KATE HERBERT 21 November 1994

Friday 8 April 2022

Sisters & Night by Raimondo Cortese, REVIEW of VIDEO- 8 April 2022 ***1/2

THEATRE – Archival video

 Sisters & Night - two short plays by Raimondo Cortese

By Metanoia Theatre Production

At The Bergy Seltzer, Brunswick until Sun 27 March 2022. 

This review of video of performance on 16 March 2022

Reviewer: Kate Herbert (of video performance)

Stars: ***1/2

This review published only on this blog. KH

Miles Paris, Yogashree Thiru in Sisters (pic from video)
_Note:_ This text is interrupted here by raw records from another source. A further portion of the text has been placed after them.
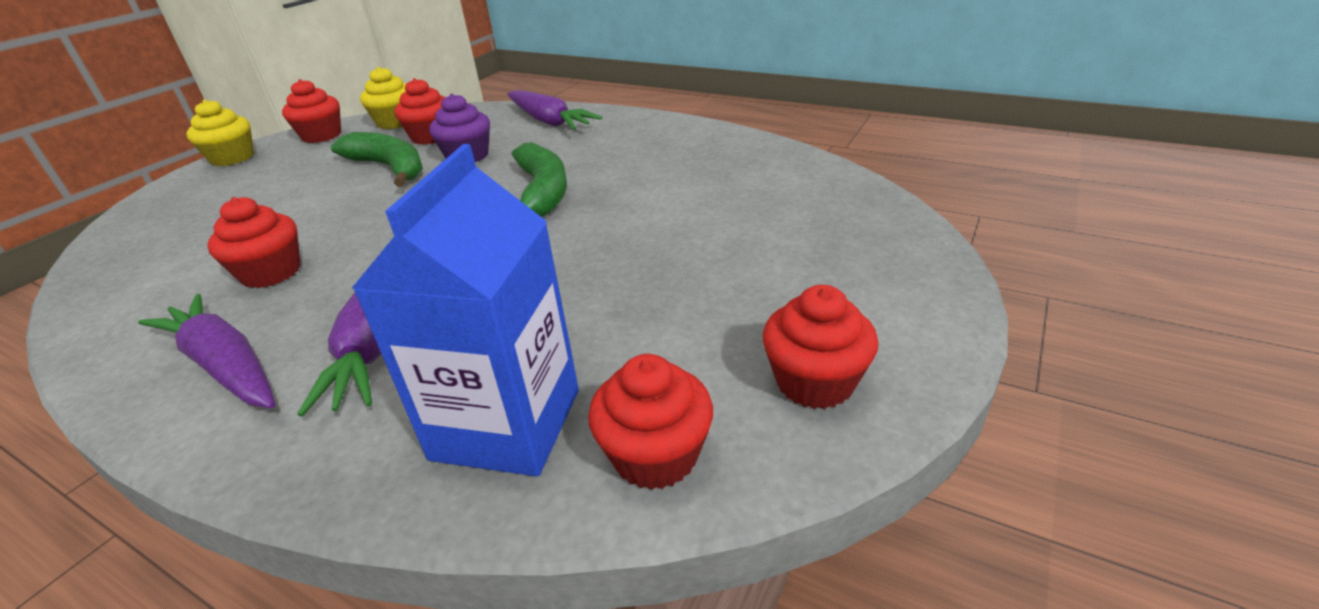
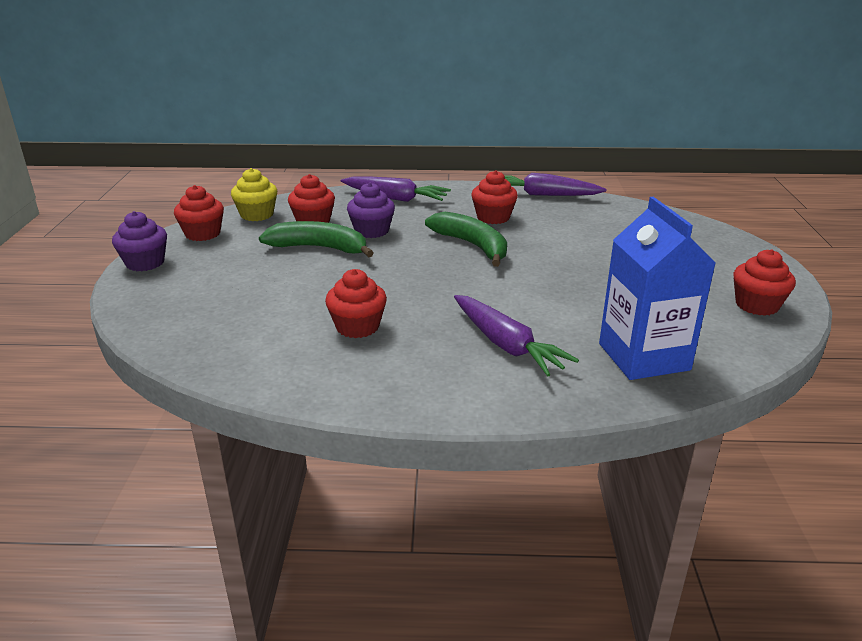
camera: 30 degrees left, 5 degrees down
purple carrot [138,294,276,408] -> purple carrot moved to [505,173,607,196]
yellow cupcake [186,100,254,166] -> purple cupcake [112,211,167,271]
red cupcake [588,354,713,490] -> red cupcake moved to [472,170,518,224]

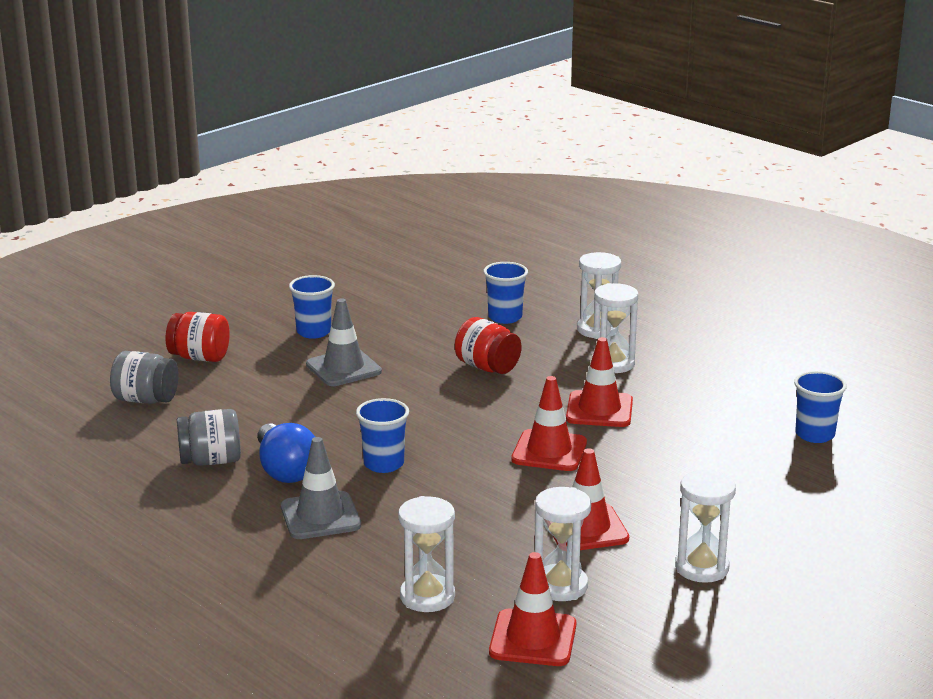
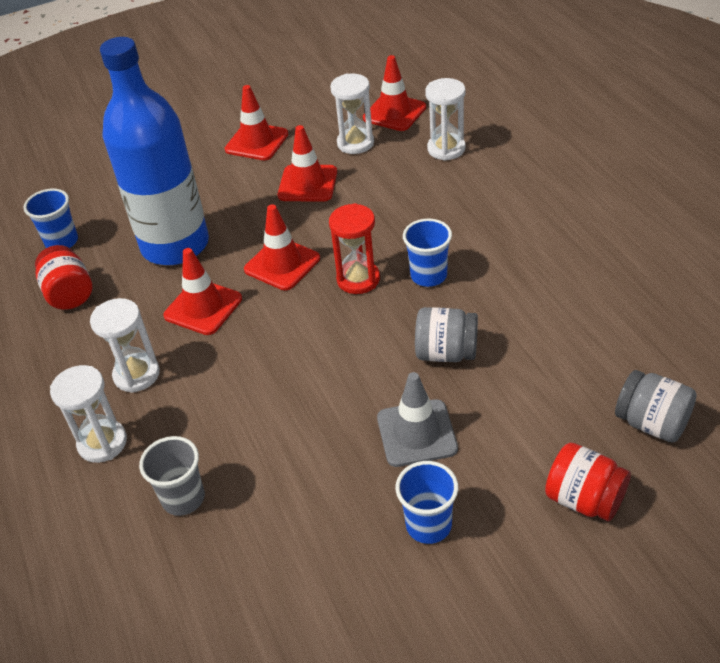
camera: 155 degrees left, 20 degrees up
grey jar [177,409,241,466] -> grey jar moved to [415,307,478,362]
blue light bulb [257,423,315,483] -> none
grey traffic cone [281,437,361,539] -> none
red jar [455,317,522,374] -> red jar moved to [35,245,92,310]
blue cup [483,262,528,324] -> grey cup [139,436,205,516]
white hourglass [675,470,736,583] -> red traffic cone [225,85,288,160]
none -> blue bottle [100,37,209,265]
none -> red hourglass [329,203,380,294]

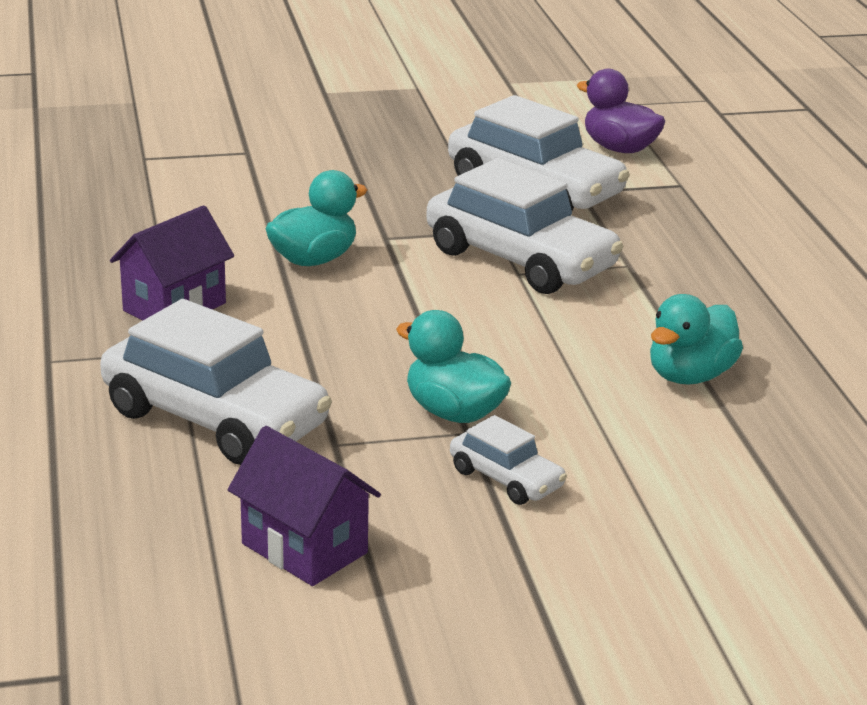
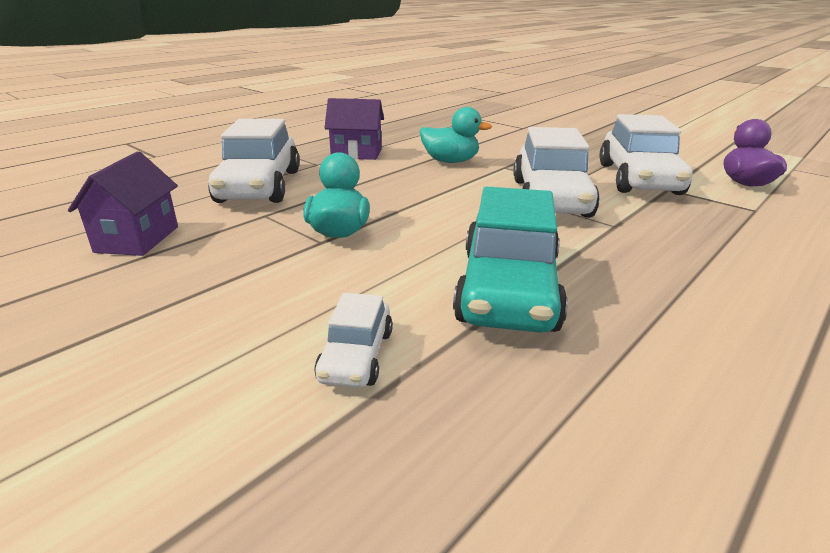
camera: 55 degrees right, 0 degrees up
white car [450,415,567,505] -> white car moved to [314,293,393,388]
turquoise duck [650,294,743,385] -> turquoise car [453,187,568,333]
Sisters, written by Raimondo Cortese, is an intimate snapshot of siblings, Michelle (Miles Paris), and her sister, Tess (Yogashree Thiru), as they lounge around in Tess’s home, bickering and laughing as they evidently waiting for someone to arrive.

 

Cortese’s writing, combined with Greg Ulfan’s unobtrusive direction, creates a conversation that is fragmented, rambling, fluctuating from calmness and warmth to heightened agitation, with sudden bursts of anger that flare up and then pass as quickly as they arise. 

 

Tess swigs on a wine bottle, getting progressively more drunk, vocal and sweary as Michelle waits and watches, offering to clean, asking leading questions about Tess’s business and their mother’s involvement in it.

 

They alternate between praise and criticism of each other or defensiveness and self-criticism. There are long pauses, sudden changes of subject, musings and challenging as they talk about mum, men, strangers, business, study, sex, ageing bodies, disappointment, failed dreams and expectations. 

 

Their conversation is peppered with off-stage characters, including Max, Tess’s young son, Max’s father and his mates, the sisters’ mum who casts a cloud over Tess’s world, and a bevy of other characters.

 

The pair only infrequently look at each other, which is perhaps a sign that they do not need social niceties and courtesies that are owed to non-siblings, or it may be that both sisters are preoccupied with their own thoughts, insecurities and anxieties.

 

This is a well-performed, deftly directed and cleverly written 30 minute play that should see the stage more often.

 

Sisters is accompanied in the double bill by Night, another Cortese play, that depicts two women at a night club and is performed by Miles Paris and Kathleen Lee.

 

 by Kate Herbert 

 

Directed by Greg Ulfan

With Miles Paras, Yogashree Thiru, Kathleen Lee

Music by Chris Bolton

Lighting by Shane Grant

 


 

Stories About My Body by Morgana O’Reilly -REVIEW- 7 April 2022 ***1/2

Melbourne International Comedy Festival 2022

At Malthouse Theatre from 13 to 24 April 2022

This review is of a video of the performance filmed in New Zealand on 26 March 2022.

Reviewer: Kate Herbert

Stars: ***1/2

This review published only on this blog. KH

Morgana O'Reilly, photo by Amanda Billing

In her solo comedy show, Stories About My Body, Morgana O’Reilly is charming, relaxed, animated and engaging and her stand-up material is confessional and pacey.

 

Her performance style is skilful, showing her actorly technique, and her comedy routine has dynamic range, emotion, truth-telling, confessional details and even some factoids and quotes from writers.

 

O’Reilly explains her 13-year-old self’s dreams and anguish about her body at that age. She then then bounces to the present and her 36-year-old self, now a mother, actor and adult woman who is more accepting of her body. ‘My body is a friend,’ she says.

 

Her comedy is warm and playful and includes bits about boobs and stretch marks and vaginas and conception and dopamine and pretty feet and ankles and other bodily bits and functions.

 

O’Reilly jests about her boobs changing after feeding two babies in the past seven years, but she seems amazed and happy and proud that she has made two other whole bodies. So she should be!

 

What follows is more episodes from her life, including the hunt for work in New York City and her subsequent experience with foot fetishists – remember, she has very pretty feet – and their very specific peccadilloes.

 

Next come tales of burgeoning love and then her stories of childbirth, which are vivid and funny but perhaps a little laboured. Apologies for the bad pun.

 

O’Reilly played a character on Neighbours but that period in her life is almost totally omitted from this hour of cheerful comedy. Perhaps TV work will be the fodder for episode 2.